About one hundred and sixteen years ago a small school was started in a carpenter's shop on Andover Hill. This little school of about twelve boys was the origin of the great Phillips Academy, which now numbers about five hundred. Its founder was a certain Judge Samuel Phillips, a prominent young lawyer and statesman in Massachusetts during the Revolution. Besides giving much of his own money to the school, he enlisted the aid of some of his relatives, all of whom were very rich for those days, and soon had them so much interested in founding schools that his uncle, John Phillips, started a similar one in Exeter, New Hampshire, and named it Phillips Exeter Academy.
The little academy in Andover did not long hold its sessions in a carpenter's shop. It was soon provided with a good building by its wealthy founder; and, with an energetic principal and a fine set of boys, many of whom afterwards became famous men, the school flourished at once, and became widely known.
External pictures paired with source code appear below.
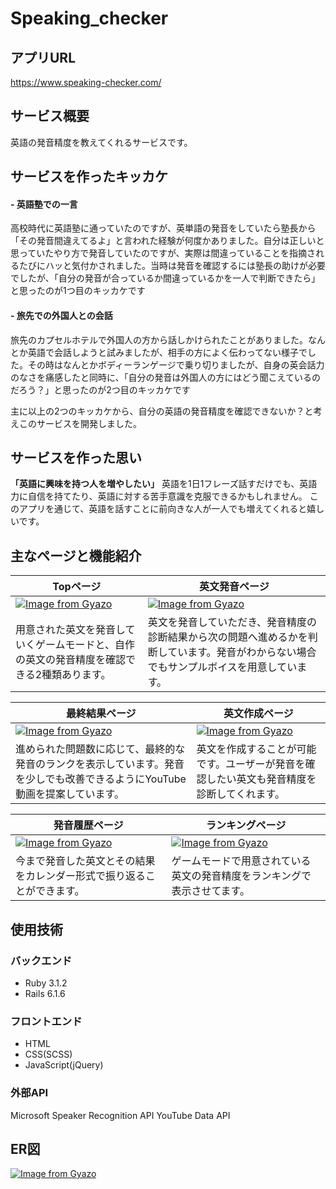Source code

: # Speaking_checker

## アプリURL
https://www.speaking-checker.com/

## サービス概要
英語の発音精度を教えてくれるサービスです。

## サービスを作ったキッカケ
#### - 英語塾での一言
高校時代に英語塾に通っていたのですが、英単語の発音をしていたら塾長から「その発音間違えてるよ」と言われた経験が何度かありました。自分は正しいと思っていたやり方で発音していたのですが、実際は間違っていることを指摘されるたびにハッと気付かされました。当時は発音を確認するには塾長の助けが必要でしたが、「自分の発音が合っているか間違っているかを一人で判断できたら」と思ったのが1つ目のキッカケです

#### - 旅先での外国人との会話
旅先のカプセルホテルで外国人の方から話しかけられたことがありました。なんとか英語で会話しようと試みましたが、相手の方によく伝わってない様子でした。その時はなんとかボディーランゲージで乗り切りましたが、自身の英会話力のなさを痛感したと同時に、「自分の発音は外国人の方にはどう聞こえているのだろう？」と思ったのが2つ目のキッカケです

主に以上の2つのキッカケから、自分の英語の発音精度を確認できないか？と考えこのサービスを開発しました。

## サービスを作った思い
**「英語に興味を持つ人を増やしたい」**
英語を1日1フレーズ話すだけでも、英語力に自信を持てたり、英語に対する苦手意識を克服できるかもしれません。
このアプリを通じて、英語を話すことに前向きな人が一人でも増えてくれると嬉しいです。

## 主なページと機能紹介
| Topページ | 英文発音ページ |
| ---- | ---- |
| [![Image from Gyazo](https://i.gyazo.com/703d29fb35b30452e265df944c7e0422.png)](https://gyazo.com/703d29fb35b30452e265df944c7e0422) | [![Image from Gyazo](https://i.gyazo.com/876355557a0294a2028cd02885432258.gif)](https://gyazo.com/876355557a0294a2028cd02885432258) |
| 用意された英文を発音していくゲームモードと、自作の英文の発音精度を確認できる2種類あります。 | 英文を発音していただき、発音精度の診断結果から次の問題へ進めるかを判断しています。発音がわからない場合でもサンプルボイスを用意しています。 |

| 最終結果ページ | 英文作成ページ |
| ---- | ---- |
| [![Image from Gyazo](https://i.gyazo.com/2949f2710e14b902b7e08d2ec6ab1f7e.gif)](https://gyazo.com/2949f2710e14b902b7e08d2ec6ab1f7e) | [![Image from Gyazo](https://i.gyazo.com/6f9ed27d64f100f5b964804393a2f670.gif)](https://gyazo.com/6f9ed27d64f100f5b964804393a2f670) |
| 進められた問題数に応じて、最終的な発音のランクを表示しています。発音を少しでも改善できるようにYouTube動画を提案しています。 | 英文を作成することが可能です。ユーザーが発音を確認したい英文も発音精度を診断してくれます。 |

| 発音履歴ページ | ランキングページ |
| ---- | ---- |
| [![Image from Gyazo](https://i.gyazo.com/cacfa334340f03600ac0ac883a3b6a7d.gif)](https://gyazo.com/cacfa334340f03600ac0ac883a3b6a7d) | [![Image from Gyazo](https://i.gyazo.com/4ef9c66edc0b70309cd68a3c91bb6085.gif)](https://gyazo.com/4ef9c66edc0b70309cd68a3c91bb6085) |
| 今まで発音した英文とその結果をカレンダー形式で振り返ることができます。 | ゲームモードで用意されている英文の発音精度をランキングで表示させてます。 |

## 使用技術
### バックエンド
- Ruby 3.1.2
- Rails 6.1.6

### フロントエンド
- HTML
- CSS(SCSS)
- JavaScript(jQuery)

### 外部API
Microsoft Speaker Recognition API
YouTube Data API

## ER図
[![Image from Gyazo](https://i.gyazo.com/9021adbf4887e67fb5e595c6586897bb.png)](https://gyazo.com/9021adbf4887e67fb5e595c6586897bb)
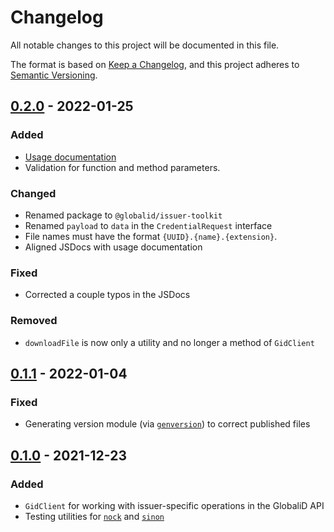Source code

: # Changelog

All notable changes to this project will be documented in this file.

The format is based on [Keep a Changelog](https://keepachangelog.com/en/1.0.0/),
and this project adheres to [Semantic Versioning](https://semver.org/spec/v2.0.0.html).

## [0.2.0] - 2022-01-25

### Added

- [Usage documentation](README.md#usage)
- Validation for function and method parameters.

### Changed

- Renamed package to `@globalid/issuer-toolkit`
- Renamed `payload` to `data` in the `CredentialRequest` interface
- File names must have the format `{UUID}.{name}.{extension}`.
- Aligned JSDocs with usage documentation

### Fixed

- Corrected a couple typos in the JSDocs

### Removed

- `downloadFile` is now only a utility and no longer a method of `GidClient`

## [0.1.1] - 2022-01-04

### Fixed

- Generating version module (via [`genversion`](https://www.npmjs.com/package/genversion)) to correct published files

## [0.1.0] - 2021-12-23

### Added

- `GidClient` for working with issuer-specific operations in the GlobaliD API
- Testing utilities for [`nock`](https://www.npmjs.com/package/nock) and [`sinon`](https://sinonjs.org/)

[0.2.0]: https://gitlab.com/globalid/credentials-issuer/issuer-toolkit/-/compare/v0.1.1...v0.2.0
[0.1.1]: https://gitlab.com/globalid/credentials-issuer/issuer-toolkit/-/compare/v0.1.0...v0.1.1
[0.1.0]: https://gitlab.com/globalid/credentials-issuer/issuer-toolkit/-/tags/v0.1.0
The location of the school has been shifted about on Andover Hill, for its buildings were several times burned down. One of them, the Science Building, is said to have been set on fire by a boy in revenge for having been severely disciplined. Tradition says that he is still living. If he should risk coming to Andover now, and could see the fine new Science Building which replaces the one he destroyed, I venture to say that his conscience would be immensely relieved.
THE PRESENT GYMNASIUM.
Where Oliver Wendell Holmes went to school.
The present Gymnasium is the old school-house which Oliver Wendell Holmes attended in his boyhood, and which he has immortalized in his poem read at the centennial celebration in 1878:
"The morning came. I reached the classic hall.
A clock face eyed me, staring from the wall.
Beneath its hands a printed line I read—
Youth is Life's Seed Time;' so the clock face said.
Some took its counsel, as the sequel showed,
Sowed their wild oats, and reaped as they had sowed.
How all comes back—the upward slanting floor.
The masters' thrones that flanked the master's door,
The long outstretching alleys that divide
The row of desks that stands on either side,
The staring boys, a face to every desk,
Bright, dull, pale, blooming, common, picturesque."
The life at Andover is more like college life than at most schools. The boys have their rooms in private boarding-houses, or small dormitories on and near the Hill. Here they do all their studying during day study hours, and here they must be at eight o'clock in the evening, for at a quarter before eight the academy bell begins to toll warningly until five minutes before the hour, when it rings rapidly. This means that every boy not within walking distance of his home must run, and woe to him who is discovered lingering on the street after eight!